そして彼女の気持ちを、僕は受け止めきれず、何も言えずにいた。
そして燐子ははっと我に返ると下を向いて小さな声で話した。
「ごめんなさい・・・今日は1人にさせて・・・」
「・・・うん、力になれなくて・・・ごめん・・・」
僕は荷物を持って、スタジオを後にした。
心のわだかまり、さらに燐子を怒らせてしまったことへの後悔の念。
そのふたつだけで今の僕の心はズタズタになっていた。
気がつけば私は奏多くんに怒鳴りつけていた。
我に返ればそこにはとても困惑して、青ざめていた奏多くんの姿があった。
奏多くんは悪くない。
悪いのは自分の弱さなのに・・・
そんな気持ちでも今は自分のすべきことに集中しなければならない。
指を鍵盤に当てて、もう一度あの曲を弾く。
鍵盤の上に指を走らす。
しかし、いつも同じところで『あの頃』の記憶が頭をよぎり、指が止まってしまう。
「やっぱり・・・ダメ・・・今なら・・・向き合える気がしたんだけどな・・・」
ココ最近ずっとこの調子である。
弾きたくても『あの頃』の記憶が頭をよぎり、手が止まる。
今日も含めてこれまでもこの曲を一度も最後まで弾くことが出来ていない。
正直、ピアノを弾くのが全く楽しくない。
どうすればいいのかもわからない。
私を助けようとしてくれた人も私が追い出してしまったし・・・
「はぁ・・・」
軽くため息をつく。
彼の言う通り、この調子だと何も出来ずに終わってしまいそうだ。
「・・・今日は・・・帰ろう・・・」
キーボードを片付けて荷物をまとめる。
カバンを持って外に出ると、そこには見慣れた銀髪の人がいた。
「友希那・・・さん・・・?」
「燐子、今から帰るの?」
「ええっと・・・その・・・何故友希那さんはまだここに?」
「今回の新曲、もっと煮詰めようと思って。曲の音だけ完成しても、歌詞が完璧に仕上がらなかったら意味ないから、歌いながら考えていたの。
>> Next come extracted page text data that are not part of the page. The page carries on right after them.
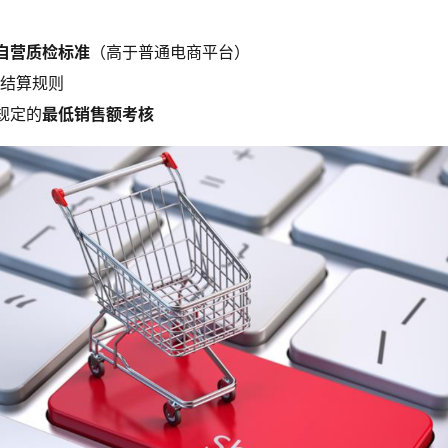
自营质检标准
（高于普通电商平台）
期
结算规则
规定的
最低销售额考核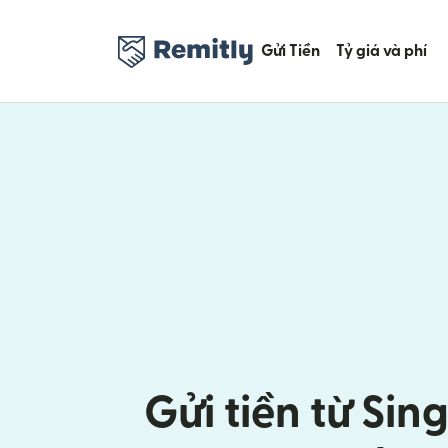
Gửi Tiền
Tỷ giá và phí
Gửi tiền từ Sin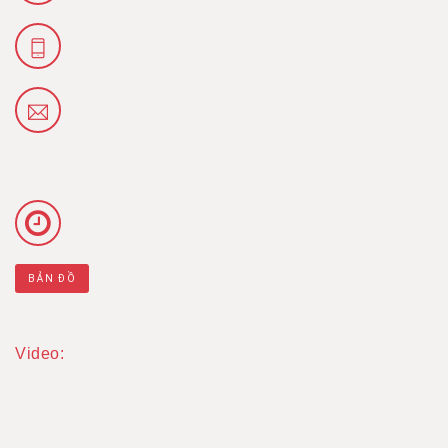
BẢN ĐỒ
Video: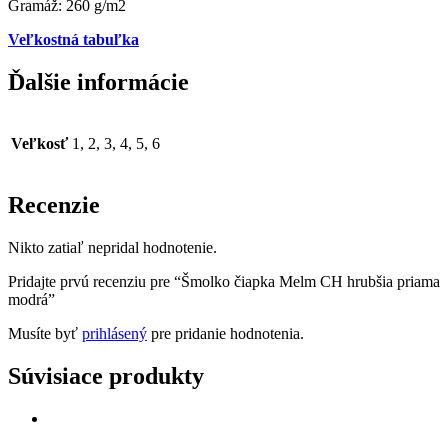
Gramáž: 260 g/m2
Veľkostná tabuľka
Ďalšie informácie
Veľkosť
1, 2, 3, 4, 5, 6
Recenzie
Nikto zatiaľ nepridal hodnotenie.
Pridajte prvú recenziu pre “Šmolko čiapka Melm CH hrubšia priama
modrá”
Musíte byť
prihlásený
pre pridanie hodnotenia.
Súvisiace produkty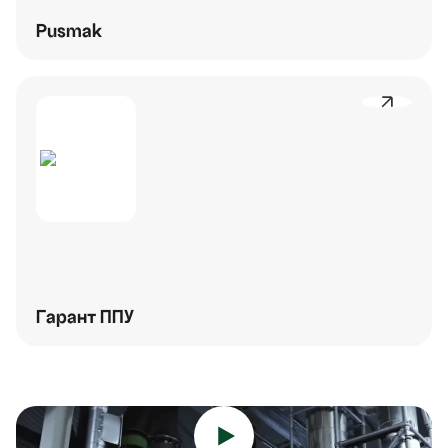
Pusmak
Гарант ППУ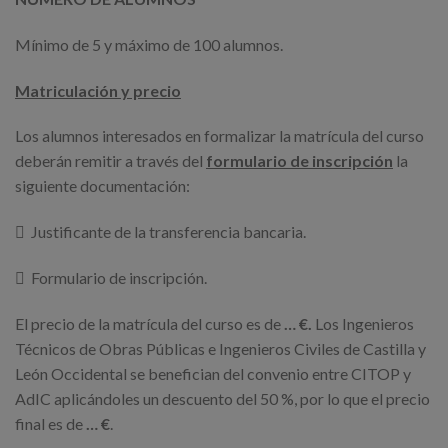
Mínimo de 5 y máximo de 100 alumnos.
Matriculación y precio
Los alumnos interesados en formalizar la matrícula del curso
deberán remitir a través del
formulario de inscripción
la
siguiente documentación:
 Justificante de la transferencia bancaria.
 Formulario de inscripción.
El precio de la matrícula del curso es de
… €.
Los Ingenieros
Técnicos de Obras Públicas e Ingenieros Civiles de Castilla y
León Occidental se benefician del convenio entre CITOP y
AdIC aplicándoles un descuento del 50 %, por lo que el precio
final es de
… €
.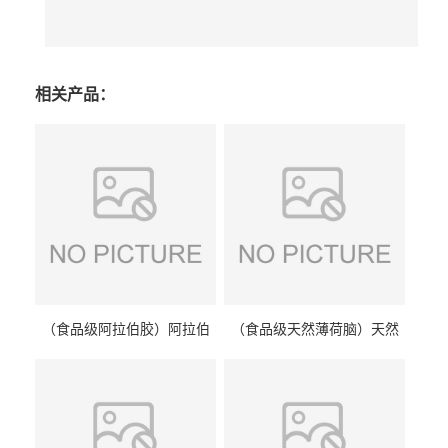
相关产品：
（食品级阿拉伯胶）阿拉伯
（食品级天然薄荷脑）天然
胶 阿拉伯胶
薄荷脑 天然薄荷脑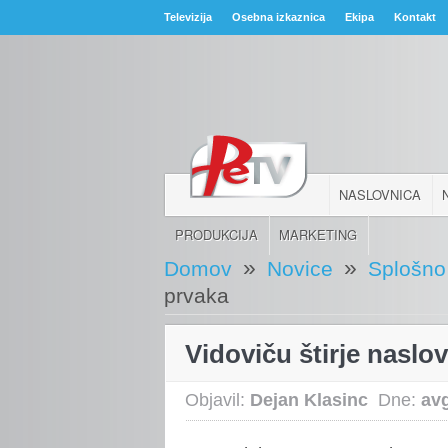
Televizija
Osebna izkaznica
Ekipa
Kontakt
NASLOVNICA
PRODUKCIJA
MARKETING
»
»
Domov
Novice
Splošno
prvaka
Vidoviču štirje naslo
Objavil:
Dejan Klasinc
Dne:
av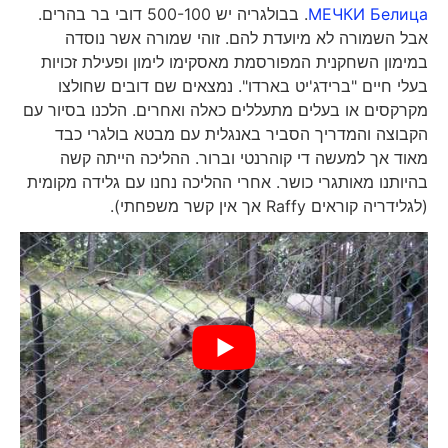
МЕЧКИ Белица
. בבולגריה יש 500-100 דובי בר בהרים.
אבל השמורה לא מיועדת להם. זוהי שמורה אשר נוסדה
במימון השחקנית המפורסמת מאסקימו לימון ופעילת זכויות
בעלי חיים "ברידג'יט בארדו". נמצאים שם דובים שחולצו
מקרקסים או בעלים מתעללים כאלה ואחרים. הלכנו בסיור עם
הקבוצה והמדריך הסביר באנגלית עם מבטא בולגרי כבד
מאוד אך למעשה די קוהרנטי וברור. ההליכה הייתה קשה
בהיותנו מאותגרי כושר. אחרי ההליכה נחנו עם גלידה מקומית
(לגלידריה קוראים Raffy אך אין קשר משפחתי).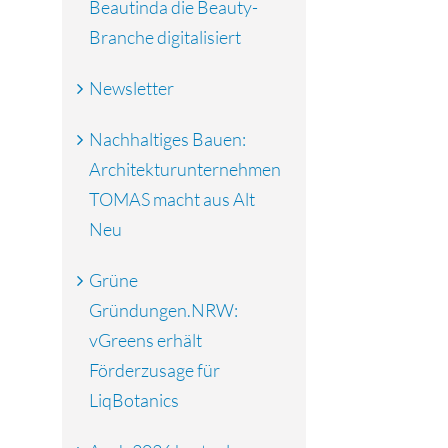
Beautinda die Beauty-
Branche digitalisiert
Newsletter
Nachhaltiges Bauen:
Architekturunternehmen
TOMAS macht aus Alt
Neu
Grüne
Gründungen.NRW:
vGreens erhält
Förderzusage für
LiqBotanics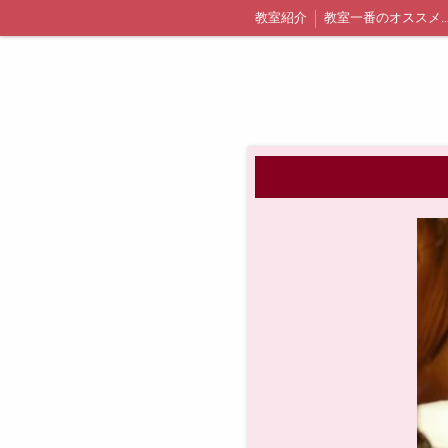
教室紹介
教室一番のオススメポ
千葉県浦安市内での出張レッスン詳細と料金
無料体験
体験当日までの流れに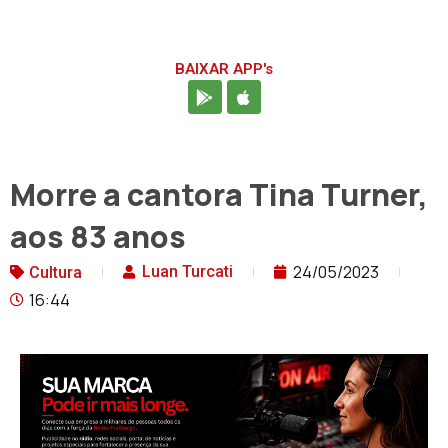
BAIXAR APP's
Morre a cantora Tina Turner,
aos 83 anos
24/05/2023
Luan Turcati
Cultura
16:44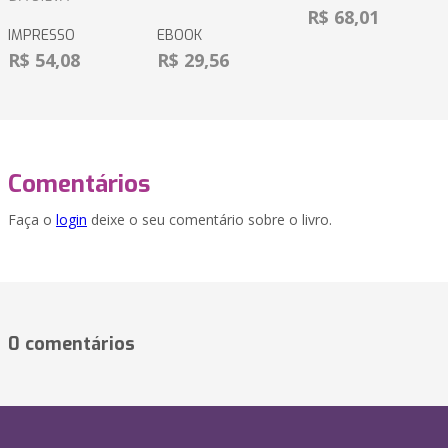
R$ 68,01
IMPRESSO
EBOOK
R$ 54,08
R$ 29,56
Comentários
Faça o
login
deixe o seu comentário sobre o livro.
0 comentários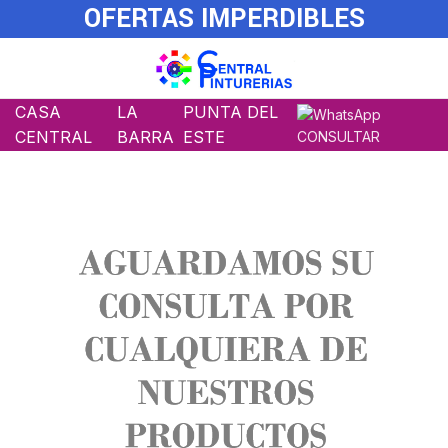
OFERTAS IMPERDIBLES
CASA
LA
PUNTA DEL
CENTRAL
BARRA
ESTE
CONSULTAR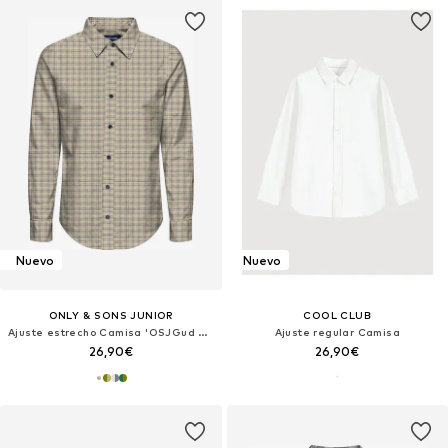
Nuevo
Nuevo
ONLY & SONS JUNIOR
COOL CLUB
Ajuste estrecho Camisa 'OSJGud Mund'
Ajuste regular Camisa
26,90€
26,90€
」
「そう・・・なんですか・・・」
話が止まってしまう。
まるで、Roseliaに入る前の自分みたいに話す言葉が見つからずに黙り込んでしまう。
そんな私を見て友希那さんは自分から話しかけた。
「今回のコンクールの曲、そんなに難しい曲なの?課題曲の話をした時、戸惑っているように見えたけど。」
「・・・・・・曲は難しいけど・・・弾けない曲じゃないんです・・・ただ、弾いてると・・・小さい頃を思い出してしまって・・・どうしても、途中で指が動かなくなってしまって・・・」
「燐子・・・」
友希那さんは少し黙り込むと、近くにあったフロントのソファに腰掛けた。
「燐子の昔の話、聞かせて貰えないかしら。」
「は、はい?」
「気になったのよ、あなたの過去聞いたこと無かったから。それに、誰かに話した方が気が楽になるかもしれないわ。」
私は少し考えた後、友希那さんに自分の過去を話す決意をした。
私は友希那さんの隣に腰かけ、自分の過去を語り出した。
燐子バースデーまでのこり1週間・・・その間に2話ぐらい上げなきゃ・・・!